:: EXERCISE BRIEF ::
Every line from the beginning of the records below up to the one holding "(335, 623) none" should be quoted exactly; leave out the rest.

:: DATA FOR REVIEW ::

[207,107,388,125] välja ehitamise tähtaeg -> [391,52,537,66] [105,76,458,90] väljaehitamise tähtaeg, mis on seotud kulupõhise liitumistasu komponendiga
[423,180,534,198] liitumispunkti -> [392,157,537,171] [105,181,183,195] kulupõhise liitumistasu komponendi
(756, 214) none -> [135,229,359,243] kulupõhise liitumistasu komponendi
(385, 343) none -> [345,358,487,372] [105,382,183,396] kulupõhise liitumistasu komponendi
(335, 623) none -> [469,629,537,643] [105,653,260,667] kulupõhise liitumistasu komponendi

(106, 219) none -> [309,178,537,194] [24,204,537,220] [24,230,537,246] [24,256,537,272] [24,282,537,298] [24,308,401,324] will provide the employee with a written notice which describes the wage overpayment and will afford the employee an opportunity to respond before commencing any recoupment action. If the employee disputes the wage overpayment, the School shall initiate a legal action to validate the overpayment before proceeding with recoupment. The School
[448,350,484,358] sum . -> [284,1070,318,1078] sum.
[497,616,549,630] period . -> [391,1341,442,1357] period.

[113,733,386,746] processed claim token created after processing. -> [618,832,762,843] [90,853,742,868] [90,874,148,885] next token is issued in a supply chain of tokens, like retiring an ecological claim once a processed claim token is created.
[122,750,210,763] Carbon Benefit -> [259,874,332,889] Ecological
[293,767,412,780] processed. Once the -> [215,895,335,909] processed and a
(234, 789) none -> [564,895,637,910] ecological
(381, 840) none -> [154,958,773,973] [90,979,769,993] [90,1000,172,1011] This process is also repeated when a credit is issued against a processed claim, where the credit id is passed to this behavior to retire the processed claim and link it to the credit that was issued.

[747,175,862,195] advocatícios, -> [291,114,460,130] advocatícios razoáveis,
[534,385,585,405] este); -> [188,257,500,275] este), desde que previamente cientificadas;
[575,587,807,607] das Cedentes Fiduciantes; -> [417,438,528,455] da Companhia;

:: ANSWER FOR THE TASK ::
[207,107,388,125] välja ehitamise tähtaeg -> [391,52,537,66] [105,76,458,90] väljaehitamise tähtaeg, mis on seotud kulupõhise liitumistasu komponendiga
[423,180,534,198] liitumispunkti -> [392,157,537,171] [105,181,183,195] kulupõhise liitumistasu komponendi
(756, 214) none -> [135,229,359,243] kulupõhise liitumistasu komponendi
(385, 343) none -> [345,358,487,372] [105,382,183,396] kulupõhise liitumistasu komponendi
(335, 623) none -> [469,629,537,643] [105,653,260,667] kulupõhise liitumistasu komponendi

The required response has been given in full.